_WHAT IS EXPECTED:_
Go through the records and copy each line where the word "aplicación" occurs.

====

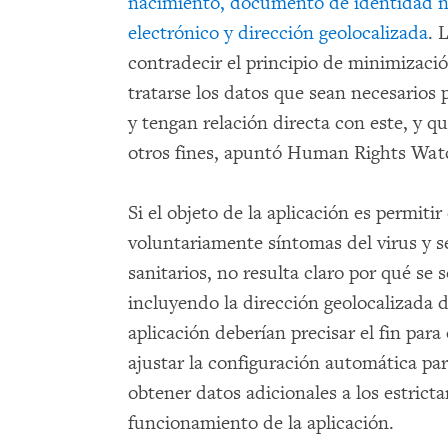
nacimiento, documento de identidad na
electrónico y dirección geolocalizada
. 
contradecir el principio de minimizaci
tratarse los datos que sean necesarios p
y tengan relación directa con este, y q
otros fines, apuntó Human Rights Wat
Si el objeto de la aplicación es permiti
voluntariamente síntomas del virus y s
sanitarios, no resulta claro por qué se 
incluyendo la dirección geolocalizada d
aplicación deberían precisar el fin para 
ajustar la configuración automática par
obtener datos adicionales a los estrict
funcionamiento de la aplicación.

====

_SOLUTION:_
Si el objeto de la aplicación es permiti
aplicación deberían precisar el fin para 
funcionamiento de la aplicación.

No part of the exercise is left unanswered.